In its proposed framework, Tencent suggest several modifications should be made to adapt the encoder-decoder networks. This is by introducing residual learning blocks.

The image above illustrates how the proposed Encoder ResBlocks (EBlocks) contains one convolution layer followed by several ResBlocks. Tencent chooses ResBlocks instead of the original building block in ResN, and without batch normalization.

It also shows that Tencent doubles the number of kernels of the previous layer and downsamples the feature maps to half size.

Each of the following ResBlocks contains 2 convolution layers with the same number of kernels. The Decoder ResBlock (DBlocks) which is symmetric to EBlock, contains several ResBlocks followed by 1 deconvolution layer.

Then to scale-recurrent structure, Tencent requires recurrent modules inside networks, where it inserts convolution layers in the bottleneck layer for hidden state to connect consecutive scales. Then using large convolution kernels of size 5×5 on every convolution layer, the AI searches for hidden state that may contain useful information about intermediate result and blur patterns.
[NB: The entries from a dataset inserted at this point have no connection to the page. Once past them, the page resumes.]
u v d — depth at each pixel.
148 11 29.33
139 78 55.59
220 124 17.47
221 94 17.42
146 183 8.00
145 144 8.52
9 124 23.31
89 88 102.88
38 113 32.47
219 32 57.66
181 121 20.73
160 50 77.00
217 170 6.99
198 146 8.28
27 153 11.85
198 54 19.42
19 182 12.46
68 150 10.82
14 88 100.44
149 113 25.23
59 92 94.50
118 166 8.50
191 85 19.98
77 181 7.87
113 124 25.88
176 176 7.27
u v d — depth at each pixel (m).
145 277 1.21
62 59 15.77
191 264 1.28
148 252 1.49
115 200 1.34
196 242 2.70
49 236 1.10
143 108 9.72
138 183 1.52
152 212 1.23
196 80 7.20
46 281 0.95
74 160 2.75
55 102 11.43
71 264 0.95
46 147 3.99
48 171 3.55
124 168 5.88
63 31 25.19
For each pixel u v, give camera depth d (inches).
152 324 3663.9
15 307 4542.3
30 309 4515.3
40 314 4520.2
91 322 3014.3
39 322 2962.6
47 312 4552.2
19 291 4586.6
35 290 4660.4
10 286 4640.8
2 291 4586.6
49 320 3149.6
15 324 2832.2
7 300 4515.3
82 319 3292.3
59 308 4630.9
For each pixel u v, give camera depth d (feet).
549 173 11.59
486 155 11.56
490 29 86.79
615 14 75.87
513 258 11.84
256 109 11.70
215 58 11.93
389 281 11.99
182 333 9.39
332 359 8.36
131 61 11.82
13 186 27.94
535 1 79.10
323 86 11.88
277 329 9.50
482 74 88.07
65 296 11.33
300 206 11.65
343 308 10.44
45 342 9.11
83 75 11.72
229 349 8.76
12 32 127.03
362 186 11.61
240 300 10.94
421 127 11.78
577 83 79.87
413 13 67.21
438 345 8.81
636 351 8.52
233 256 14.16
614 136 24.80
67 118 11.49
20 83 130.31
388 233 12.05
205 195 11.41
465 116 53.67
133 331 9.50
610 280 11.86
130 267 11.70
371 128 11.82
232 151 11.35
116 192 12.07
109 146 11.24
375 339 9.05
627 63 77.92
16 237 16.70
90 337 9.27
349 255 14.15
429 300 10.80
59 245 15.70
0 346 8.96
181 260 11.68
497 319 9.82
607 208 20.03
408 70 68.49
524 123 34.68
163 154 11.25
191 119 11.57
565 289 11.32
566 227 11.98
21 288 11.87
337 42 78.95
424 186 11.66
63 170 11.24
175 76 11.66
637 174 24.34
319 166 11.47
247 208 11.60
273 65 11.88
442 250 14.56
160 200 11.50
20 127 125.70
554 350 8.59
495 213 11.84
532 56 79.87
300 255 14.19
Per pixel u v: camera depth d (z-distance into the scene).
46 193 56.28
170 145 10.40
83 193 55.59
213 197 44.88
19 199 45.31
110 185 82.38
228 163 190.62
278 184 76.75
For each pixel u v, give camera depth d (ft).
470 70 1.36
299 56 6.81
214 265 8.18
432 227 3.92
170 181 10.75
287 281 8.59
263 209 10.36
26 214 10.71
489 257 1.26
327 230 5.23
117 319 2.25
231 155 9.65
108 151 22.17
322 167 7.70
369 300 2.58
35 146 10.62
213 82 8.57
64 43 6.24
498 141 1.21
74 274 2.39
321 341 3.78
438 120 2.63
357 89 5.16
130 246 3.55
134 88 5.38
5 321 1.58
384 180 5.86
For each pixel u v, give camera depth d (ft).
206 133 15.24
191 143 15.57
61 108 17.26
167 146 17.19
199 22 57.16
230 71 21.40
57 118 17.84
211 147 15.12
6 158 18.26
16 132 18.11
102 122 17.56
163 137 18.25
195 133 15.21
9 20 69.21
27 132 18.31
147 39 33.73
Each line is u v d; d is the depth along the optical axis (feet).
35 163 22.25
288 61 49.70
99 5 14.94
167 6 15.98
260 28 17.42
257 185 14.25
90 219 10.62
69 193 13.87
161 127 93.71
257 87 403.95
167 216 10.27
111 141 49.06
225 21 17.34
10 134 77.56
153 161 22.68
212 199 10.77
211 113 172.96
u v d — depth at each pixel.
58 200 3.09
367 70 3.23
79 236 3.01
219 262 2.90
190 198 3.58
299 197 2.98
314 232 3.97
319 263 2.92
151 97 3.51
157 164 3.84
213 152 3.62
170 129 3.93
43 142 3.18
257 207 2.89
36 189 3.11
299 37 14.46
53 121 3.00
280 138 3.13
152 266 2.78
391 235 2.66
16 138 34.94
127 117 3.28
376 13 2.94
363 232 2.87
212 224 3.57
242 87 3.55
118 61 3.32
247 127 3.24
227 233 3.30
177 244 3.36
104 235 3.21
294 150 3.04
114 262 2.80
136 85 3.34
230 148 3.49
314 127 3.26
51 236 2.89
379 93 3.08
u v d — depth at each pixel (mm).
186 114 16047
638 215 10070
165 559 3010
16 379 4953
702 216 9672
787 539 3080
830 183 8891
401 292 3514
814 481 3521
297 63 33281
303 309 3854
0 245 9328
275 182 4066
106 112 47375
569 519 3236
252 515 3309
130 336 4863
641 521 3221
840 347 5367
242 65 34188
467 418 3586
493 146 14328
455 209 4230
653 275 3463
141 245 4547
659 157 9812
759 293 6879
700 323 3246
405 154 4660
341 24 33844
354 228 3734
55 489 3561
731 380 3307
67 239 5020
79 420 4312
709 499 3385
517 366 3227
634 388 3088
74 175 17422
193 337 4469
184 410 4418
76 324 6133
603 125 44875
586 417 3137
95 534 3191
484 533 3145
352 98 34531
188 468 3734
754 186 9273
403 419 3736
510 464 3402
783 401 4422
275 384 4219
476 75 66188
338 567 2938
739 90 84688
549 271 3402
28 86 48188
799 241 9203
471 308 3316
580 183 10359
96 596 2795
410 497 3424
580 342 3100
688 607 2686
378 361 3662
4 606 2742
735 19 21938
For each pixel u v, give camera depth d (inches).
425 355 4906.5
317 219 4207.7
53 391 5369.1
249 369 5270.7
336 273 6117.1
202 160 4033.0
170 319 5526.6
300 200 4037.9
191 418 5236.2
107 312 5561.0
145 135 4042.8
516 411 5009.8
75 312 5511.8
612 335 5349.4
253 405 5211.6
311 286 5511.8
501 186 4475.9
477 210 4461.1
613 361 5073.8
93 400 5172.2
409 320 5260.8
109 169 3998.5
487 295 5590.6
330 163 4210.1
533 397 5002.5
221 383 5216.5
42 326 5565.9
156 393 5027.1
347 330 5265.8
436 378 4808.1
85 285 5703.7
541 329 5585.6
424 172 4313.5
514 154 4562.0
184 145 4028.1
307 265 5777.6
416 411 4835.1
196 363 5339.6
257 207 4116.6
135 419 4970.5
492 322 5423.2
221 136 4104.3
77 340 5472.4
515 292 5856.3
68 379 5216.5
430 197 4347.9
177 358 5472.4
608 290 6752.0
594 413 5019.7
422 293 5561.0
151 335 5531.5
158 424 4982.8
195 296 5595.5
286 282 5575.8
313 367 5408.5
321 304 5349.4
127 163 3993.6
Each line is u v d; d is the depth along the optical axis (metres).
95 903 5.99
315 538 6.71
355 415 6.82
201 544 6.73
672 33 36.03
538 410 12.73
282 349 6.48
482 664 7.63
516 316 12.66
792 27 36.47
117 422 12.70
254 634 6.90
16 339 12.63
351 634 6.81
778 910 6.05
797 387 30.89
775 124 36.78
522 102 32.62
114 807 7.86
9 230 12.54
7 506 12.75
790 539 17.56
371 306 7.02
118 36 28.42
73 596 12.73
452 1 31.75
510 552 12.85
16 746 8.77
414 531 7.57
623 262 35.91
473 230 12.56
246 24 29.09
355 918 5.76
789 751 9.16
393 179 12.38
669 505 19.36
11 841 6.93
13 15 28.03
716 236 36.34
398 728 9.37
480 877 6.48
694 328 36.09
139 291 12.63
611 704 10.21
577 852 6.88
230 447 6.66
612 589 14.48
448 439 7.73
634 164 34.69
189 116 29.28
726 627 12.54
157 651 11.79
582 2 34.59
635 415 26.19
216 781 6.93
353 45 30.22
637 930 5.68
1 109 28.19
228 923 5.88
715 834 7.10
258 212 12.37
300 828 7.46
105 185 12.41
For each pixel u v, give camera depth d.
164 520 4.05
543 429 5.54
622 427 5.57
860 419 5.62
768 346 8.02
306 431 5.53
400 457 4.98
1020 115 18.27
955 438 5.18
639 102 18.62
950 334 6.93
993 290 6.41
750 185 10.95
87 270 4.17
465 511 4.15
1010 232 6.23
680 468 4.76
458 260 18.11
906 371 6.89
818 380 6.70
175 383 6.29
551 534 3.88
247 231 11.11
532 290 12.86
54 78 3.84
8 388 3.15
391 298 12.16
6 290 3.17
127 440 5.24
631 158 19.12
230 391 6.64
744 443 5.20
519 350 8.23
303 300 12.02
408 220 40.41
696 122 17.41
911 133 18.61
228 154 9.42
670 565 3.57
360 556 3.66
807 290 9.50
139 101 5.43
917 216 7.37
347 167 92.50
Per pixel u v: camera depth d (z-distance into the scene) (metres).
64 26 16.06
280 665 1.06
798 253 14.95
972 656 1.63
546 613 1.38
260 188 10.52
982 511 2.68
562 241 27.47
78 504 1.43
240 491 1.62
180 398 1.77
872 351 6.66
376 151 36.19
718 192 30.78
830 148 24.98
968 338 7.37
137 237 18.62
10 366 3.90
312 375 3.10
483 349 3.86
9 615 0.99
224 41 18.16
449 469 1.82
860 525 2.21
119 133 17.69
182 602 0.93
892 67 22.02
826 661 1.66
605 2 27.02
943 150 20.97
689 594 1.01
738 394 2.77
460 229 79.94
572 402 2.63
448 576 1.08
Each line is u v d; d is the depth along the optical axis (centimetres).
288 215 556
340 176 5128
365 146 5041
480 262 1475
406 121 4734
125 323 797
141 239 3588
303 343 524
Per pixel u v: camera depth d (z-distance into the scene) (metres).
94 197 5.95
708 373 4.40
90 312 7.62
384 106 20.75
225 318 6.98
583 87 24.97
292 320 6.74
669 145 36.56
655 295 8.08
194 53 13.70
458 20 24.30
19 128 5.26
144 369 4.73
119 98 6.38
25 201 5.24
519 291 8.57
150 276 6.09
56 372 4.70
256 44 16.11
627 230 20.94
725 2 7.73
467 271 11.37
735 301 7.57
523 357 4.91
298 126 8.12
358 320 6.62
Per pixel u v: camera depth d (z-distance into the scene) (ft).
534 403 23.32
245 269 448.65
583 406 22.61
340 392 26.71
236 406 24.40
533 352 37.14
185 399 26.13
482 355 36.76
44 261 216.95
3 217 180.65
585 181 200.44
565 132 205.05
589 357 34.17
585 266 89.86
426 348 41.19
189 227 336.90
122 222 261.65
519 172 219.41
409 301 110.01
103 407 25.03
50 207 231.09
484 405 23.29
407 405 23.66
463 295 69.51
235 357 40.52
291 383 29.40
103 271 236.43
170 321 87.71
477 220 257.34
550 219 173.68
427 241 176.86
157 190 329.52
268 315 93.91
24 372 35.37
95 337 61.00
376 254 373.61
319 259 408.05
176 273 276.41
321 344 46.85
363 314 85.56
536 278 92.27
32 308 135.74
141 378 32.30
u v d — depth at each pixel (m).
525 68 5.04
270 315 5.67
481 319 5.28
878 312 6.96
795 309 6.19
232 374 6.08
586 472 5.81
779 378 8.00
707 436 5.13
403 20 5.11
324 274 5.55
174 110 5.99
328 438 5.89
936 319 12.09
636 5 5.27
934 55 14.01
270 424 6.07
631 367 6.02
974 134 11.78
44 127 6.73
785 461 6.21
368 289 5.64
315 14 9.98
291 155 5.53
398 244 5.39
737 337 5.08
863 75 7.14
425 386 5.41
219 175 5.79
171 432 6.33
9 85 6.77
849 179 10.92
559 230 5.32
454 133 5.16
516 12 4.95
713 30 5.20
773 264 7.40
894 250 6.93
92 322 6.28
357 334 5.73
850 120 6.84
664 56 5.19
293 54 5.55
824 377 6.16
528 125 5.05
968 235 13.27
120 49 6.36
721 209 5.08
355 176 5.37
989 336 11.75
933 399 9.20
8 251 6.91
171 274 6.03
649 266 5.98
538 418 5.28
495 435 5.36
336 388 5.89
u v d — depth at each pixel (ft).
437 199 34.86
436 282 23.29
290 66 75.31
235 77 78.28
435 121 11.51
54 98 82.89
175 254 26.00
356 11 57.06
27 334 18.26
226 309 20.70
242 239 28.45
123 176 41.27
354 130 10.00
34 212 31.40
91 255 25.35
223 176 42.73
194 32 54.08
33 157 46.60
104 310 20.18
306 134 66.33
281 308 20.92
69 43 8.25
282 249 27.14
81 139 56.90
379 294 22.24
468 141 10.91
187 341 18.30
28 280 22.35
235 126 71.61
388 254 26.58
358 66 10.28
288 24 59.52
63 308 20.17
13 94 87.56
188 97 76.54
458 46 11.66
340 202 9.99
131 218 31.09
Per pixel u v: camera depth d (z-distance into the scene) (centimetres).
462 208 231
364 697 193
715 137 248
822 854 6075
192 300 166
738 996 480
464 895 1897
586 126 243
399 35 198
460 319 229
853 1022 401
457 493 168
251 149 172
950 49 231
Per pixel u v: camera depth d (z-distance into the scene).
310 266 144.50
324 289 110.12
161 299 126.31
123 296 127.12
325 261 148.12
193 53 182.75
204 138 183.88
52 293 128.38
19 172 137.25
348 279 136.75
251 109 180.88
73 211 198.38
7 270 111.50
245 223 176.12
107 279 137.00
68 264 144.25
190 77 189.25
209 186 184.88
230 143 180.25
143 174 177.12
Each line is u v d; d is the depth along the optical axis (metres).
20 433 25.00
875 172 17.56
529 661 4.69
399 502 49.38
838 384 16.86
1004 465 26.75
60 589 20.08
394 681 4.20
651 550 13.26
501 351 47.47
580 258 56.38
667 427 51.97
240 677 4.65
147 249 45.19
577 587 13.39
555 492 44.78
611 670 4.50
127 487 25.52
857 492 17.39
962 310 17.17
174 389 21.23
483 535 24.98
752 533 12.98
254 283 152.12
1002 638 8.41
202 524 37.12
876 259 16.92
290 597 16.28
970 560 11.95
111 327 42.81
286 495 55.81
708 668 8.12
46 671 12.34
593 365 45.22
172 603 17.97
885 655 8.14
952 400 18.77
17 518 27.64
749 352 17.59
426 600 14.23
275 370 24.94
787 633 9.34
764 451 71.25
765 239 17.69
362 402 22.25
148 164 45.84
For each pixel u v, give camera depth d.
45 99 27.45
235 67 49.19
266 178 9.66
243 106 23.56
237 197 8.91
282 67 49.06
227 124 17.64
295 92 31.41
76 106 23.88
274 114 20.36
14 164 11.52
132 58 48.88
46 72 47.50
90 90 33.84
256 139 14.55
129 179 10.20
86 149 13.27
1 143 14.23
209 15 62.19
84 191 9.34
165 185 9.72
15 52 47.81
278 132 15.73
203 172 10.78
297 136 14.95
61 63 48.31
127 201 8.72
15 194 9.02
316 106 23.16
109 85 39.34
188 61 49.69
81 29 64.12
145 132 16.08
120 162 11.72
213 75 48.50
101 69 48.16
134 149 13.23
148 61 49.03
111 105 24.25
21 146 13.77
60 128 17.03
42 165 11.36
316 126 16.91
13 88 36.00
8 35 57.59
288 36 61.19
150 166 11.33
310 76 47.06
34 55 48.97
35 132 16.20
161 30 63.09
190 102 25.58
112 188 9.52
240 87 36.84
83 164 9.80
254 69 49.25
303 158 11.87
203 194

The results are then passed to the next scale and benefits the fine-scale problem.

In its experiment, Tencent used a PC with Intel Xeon E5 CPU and Nvidia Titan X GPU. Using TensorFlow platform, all the training process involved the same dataset with the same training configuration. The dataset includes synthesize blurred images by convolving sharp images with real or generated uniform/non-uniform blur kernels.

However, due to the simplified image formation models, Tencent acknowledged that the synthetic blurry data is still different from real blurry ones that are captured by cameras.